Ecosystems of innovation are known for favoring entrepreneurship (Moore, 1996). This presumes that innovation occurs in an almost natural way within these networks, especially within strategic public-private initiated ones. An ecosystem in which innovation projects do not take place would be artificially and deliberately maintained in status quo by some powerful agents. In fact, power is the central concept in networks analysis (Thorelli, 1986). This paper contributes to better understand the interplay between episodic and systemic power in ecosystems of innovation. It analyses agents’ rhetoric in an ICT ecosystem with a high entrepreneurial agenda whose members were known for using their episodic power (Lawrence, 2008) to perpetuating an intriguing “status quo” situation.
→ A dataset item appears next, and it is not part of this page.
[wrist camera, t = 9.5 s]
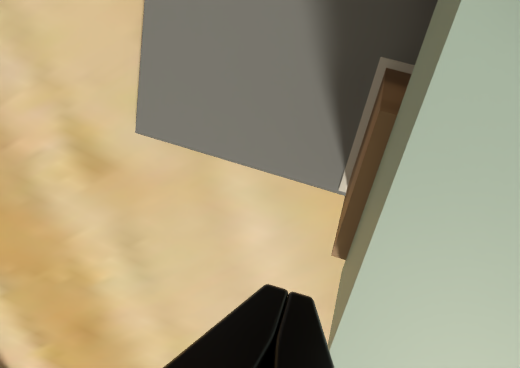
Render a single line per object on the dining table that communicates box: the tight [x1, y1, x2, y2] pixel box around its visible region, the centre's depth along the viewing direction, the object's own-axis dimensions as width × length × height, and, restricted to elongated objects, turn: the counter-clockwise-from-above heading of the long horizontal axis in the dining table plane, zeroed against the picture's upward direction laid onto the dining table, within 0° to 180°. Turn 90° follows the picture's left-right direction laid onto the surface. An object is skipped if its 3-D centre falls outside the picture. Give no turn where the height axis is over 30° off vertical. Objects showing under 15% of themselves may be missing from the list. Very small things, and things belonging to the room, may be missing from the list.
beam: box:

As "power operates to normalize and naturalize certain values and practices" (Khan, Munir and Willmott, 2007), it is necessary to identify the artificial and deliberate processes that led to the durability of the status quo but also to understand the determinants of such practices. Two key dimensions will be highlighted: the processes through which actors affect the institutional context and disrupt their ecosystem (the episodic power), and the decision makers' rhetoric which points out the systemic power (Clegg, 1989). This paper highlights the interplay between these two kinds of power.